Saturday, March 1, 2014

The Tale of a Scale

I bought a digital scale primarily for weighing the new telescope.  (I am getting ready to buy an equatorial platform, which provides a way to have a Dobsonian telescope track the stars, at least intervals of 60-80 minutes, and I needed to know how much it weighed.)  With my AmazonPrime membership, it cost $20 shipped.


This is a way more elegant looking scale than this picture makes it appear.  More importantly, unlike a lot of traditional scales, it seems to be very consistent.  I can get on it several times in a row over a several minute period and get the same weight, at least to the accuracy of the scale (in 0.2 pound increments).

I bought it for weighing a telescope, but it seems to be causing me to lose weight!  When I first weighed myyself on it, I weighed 222 pounds.  (I wasn't paying enough attention to bother with the decimal fractions.)  On Thursday, I weighed 219.6 pounds.  Yesterday, 219.0 pounds.  This morning, 217.6 pounds. 

Okay, the scale isn't doing this all by itself.  I took a day of vacation yesterday to finish up a project for the Independence Institute concerning mental illness and mass murder.  Not going to work reduces my stress level, and my appetite.  The treadmill and upper body exercise makes a difference, too, because muscle works more calories at rest than fat.  But the scale gives me immediate feedback as to whether I am making progress (which is encouraging), or if I am not making progress (which encourages more restraint in eating and more exercise).  

It is rather like the way that shooting at metal plates instead of paper targets seems to help your shooting skills.  The more immediate the feedback, the more rapidly you seem to improve.

6 comments:

  1. One thing to watch with a digital scale - forced consistency.

    I have a digital scale that will not change its reading until some threshold (about a pound) is reached. This means that small changes are smoothed and the apparent resolution is lost.

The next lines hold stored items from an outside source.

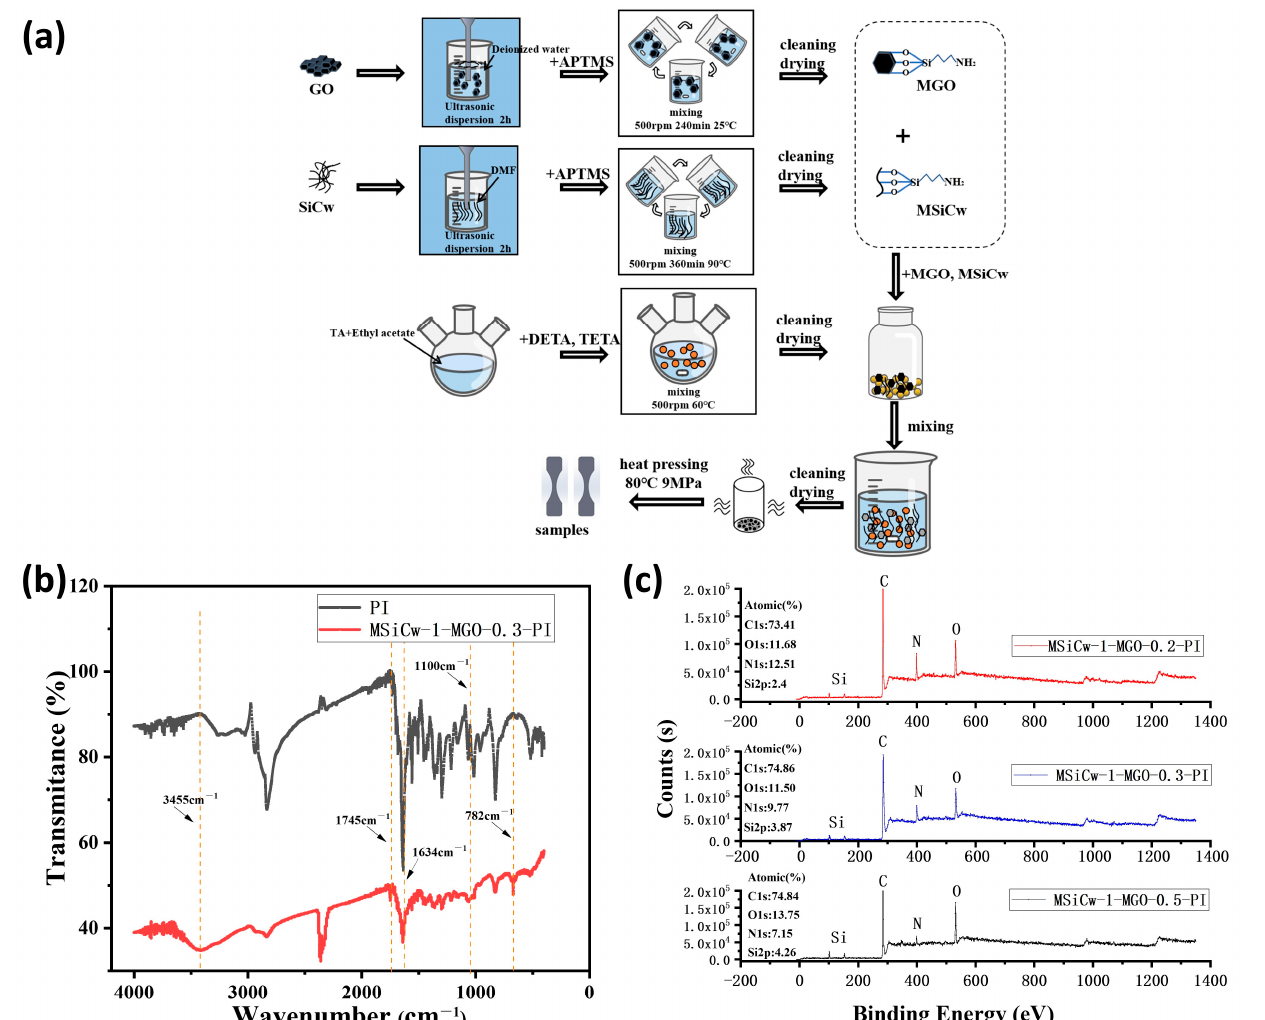
Figure 2. Flow chart of preparation of MSiCw-MGO-PI composites ( a ). FTIR spectra: polyimine and MSiCw-1-MGO-0.3-PI ( b ). Wide-scan survey XPS spectrum of MSiCw-MGO-PI composites ( c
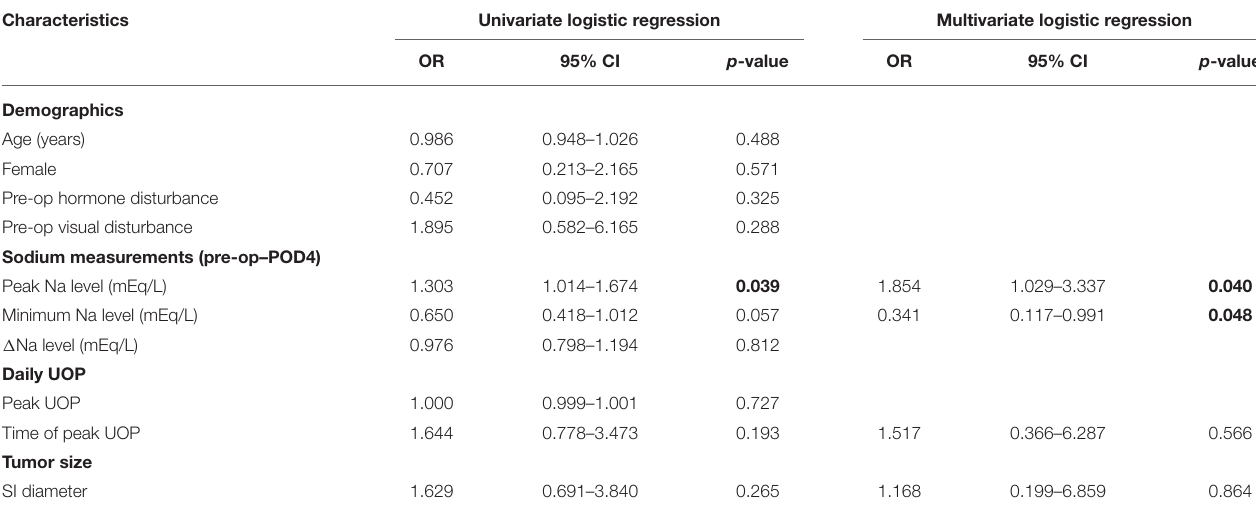
TABLE 3 | Logistic regression model of requiring desmopressin prescription at discharge.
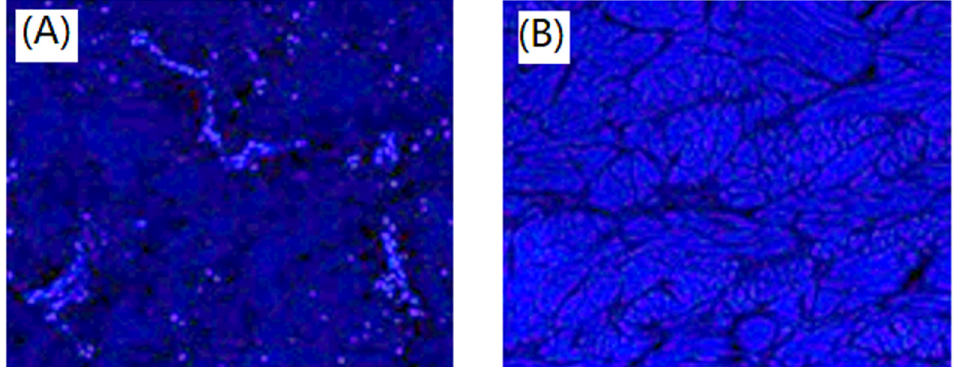
Figure 5. DAPI staining of unaffected porcine dermal ( A ) and porcine dermal segments after decellularization ( B ). Magnification 100×.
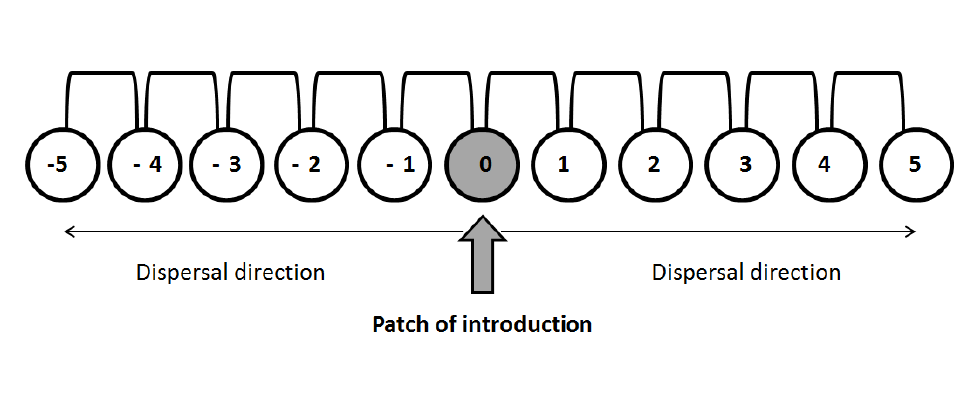
Figure 3 – Experimental system: 11 plastic tubes connected with pipes to form a one dimensional stepping-stone landscape. Population can spread on both sides of the intro- duction patch. The propagation speed is computed as the number of colonized patches on one side divided by the number of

    To force an update, I pick up a couple of books, weigh myself, put them down, and weigh again. If you really care about those tenths (and I'm engineer enough to care) you might have to do something similar.

    ReplyDelete
  2. I have had a doctor's (mechanical) scale for about 45 years. It has shamed me into maintaining my weight for that period - I weigh the same now as I did when I got it (within 5 lb or so). I am now 71.
    When you can see the result of excess so clearly, you learn not to indulge very much!

    ReplyDelete
  3. I have had an old Doctor's (mechanical) scale for more than 40 years. It forces me to confront myself daily when I overindulge my love of food. And it works! I weigh the same as when I originally got it.

    ReplyDelete
  4. Clayton,

    Re the weight issue: forgive me for not trying to google your previous discussion (if any) and answering my own question, but are you going/thinking about going the low-carb route?

    ReplyDelete
  5. I second Richard Clark ’s concern. Digital scales often have programming to force consecutive weighings that are nearly the same to read the same.